* _SELECTED EXTRACT_:
+++

[Buddha-l] FW: CONF Symposium: Gender, Sex, Pollution in Buddhist Discourse, Los Angeles, USC, February 3-4, 2012

Jo jkirk at spro.net
Thu Feb 2 09:55:39 MST 2012


On Behalf Of Alex Wilding
Sent: Thursday, February 02, 2012 12:55 AM
Angeles, USC, February 3-4, 2012

Jo K wrote:
> Finally--research and reports on a topic long neglected and one that 
> has bothered my sensibilities for some time: the _female blood libel_ 
> (my construction) in east Asia ...
Call this a niggle, but amongst the superabundance of silly things for which
Sarah Palin got into trouble was misuse of the term "blood libel". This is
generally used to refer to a once widespread calumny of, usually, the Jews,
to the effect that they murder children in order to make ritual use of their
blood.
Are you saying that buddhist texts or teachings levelled this accusation at
women? I rather assume not, and in that case I'd urge you to choose a
different phrase. Otherwise your quite probably valid arguments may be torn
down for spurious reasons. In politics that's part of the territory, but in
the search for truth - a very different field - it wouldn't be helpful.
All the best
Alex Wilding

__________________________

Alex, 
I'm surprised that you think citing something that Sarah Palin said is
appropriate here.

+++

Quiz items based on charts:
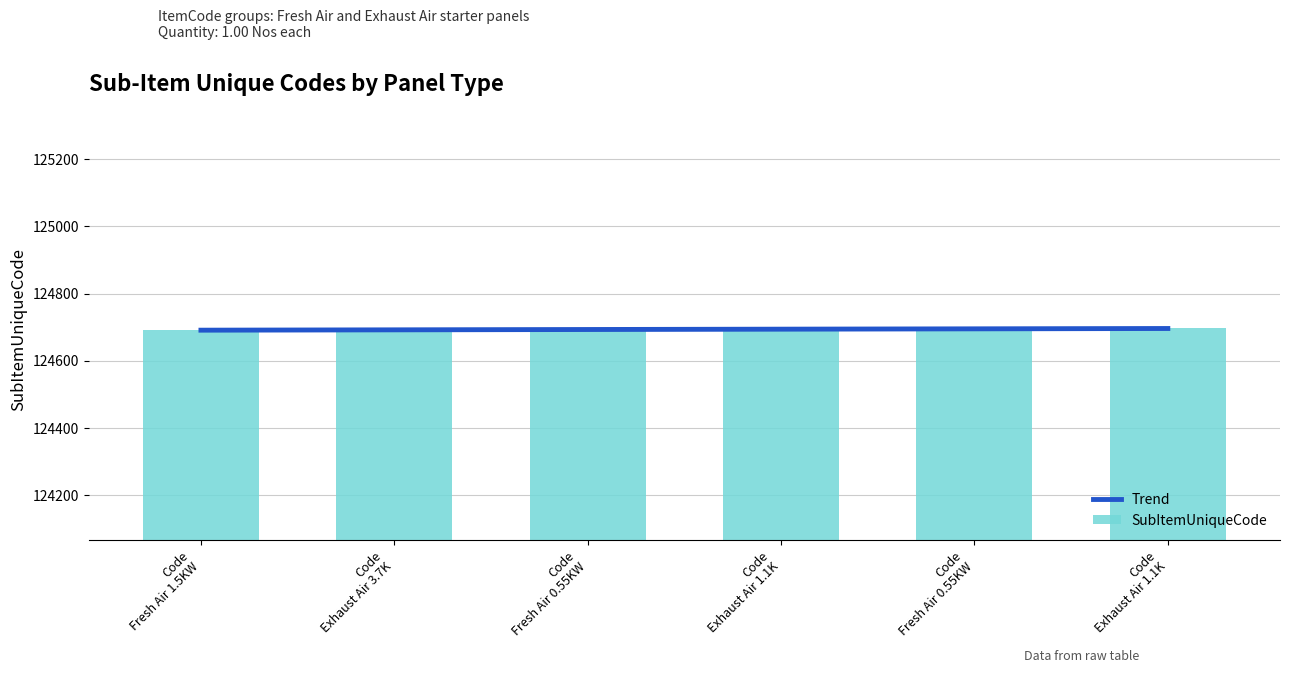

Are the bars horizontal?

No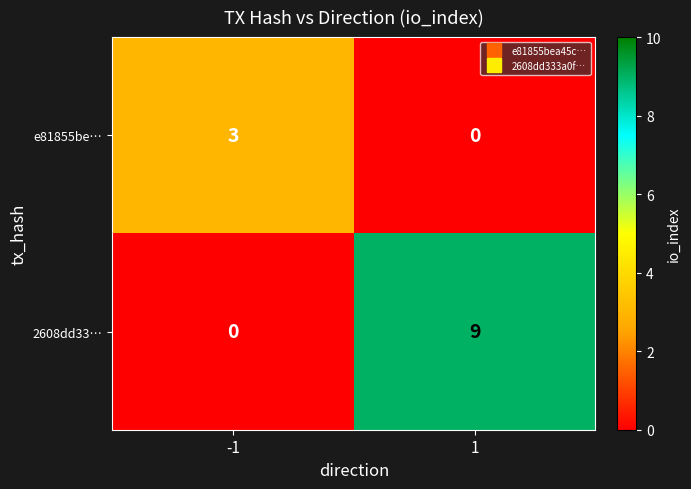

Which series has the largest total across all categories?

2608dd33…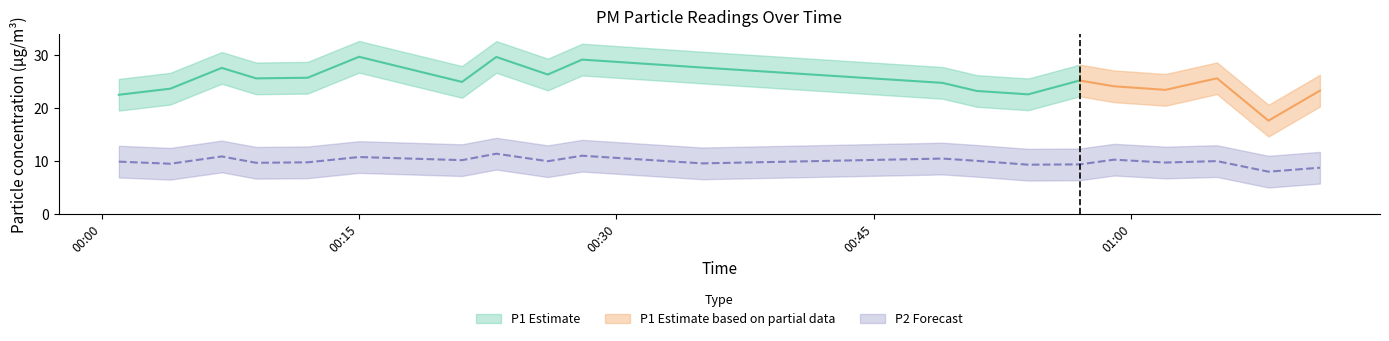

How many points are lower than both their immediate neighbors (excluding endpoints)?

8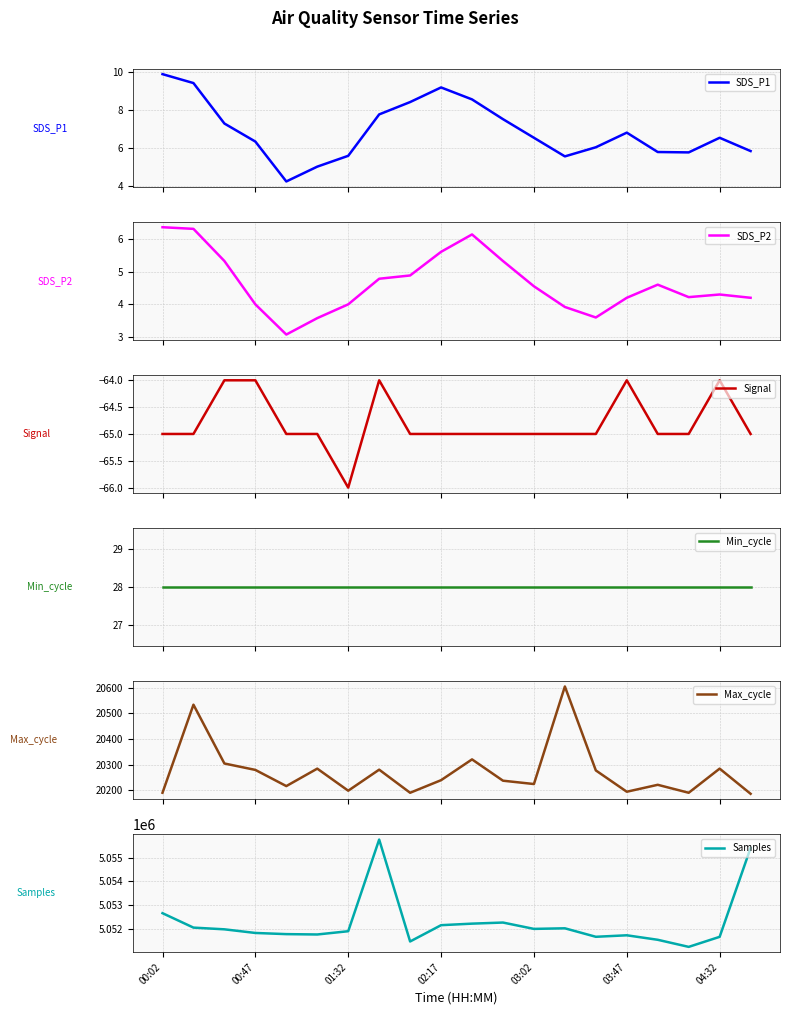

True or false: Min_cycle has a value of 28.0 at 14.

True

+++

* _WHAT THE TASK ASKS_:
Please reproduce the symposium post starting at "[Buddha-l] FW: CONF" and ending at "east Asia ...", switching "sensibilities" to "conscience".

* _YOUR SOLUTION_:
[Buddha-l] FW: CONF Symposium: Gender, Sex, Pollution in Buddhist Discourse, Los Angeles, USC, February 3-4, 2012

Jo jkirk at spro.net
Thu Feb 2 09:55:39 MST 2012


On Behalf Of Alex Wilding
Sent: Thursday, February 02, 2012 12:55 AM
Angeles, USC, February 3-4, 2012

Jo K wrote:
> Finally--research and reports on a topic long neglected and one that 
> has bothered my conscience for some time: the _female blood libel_ 
> (my construction) in east Asia ...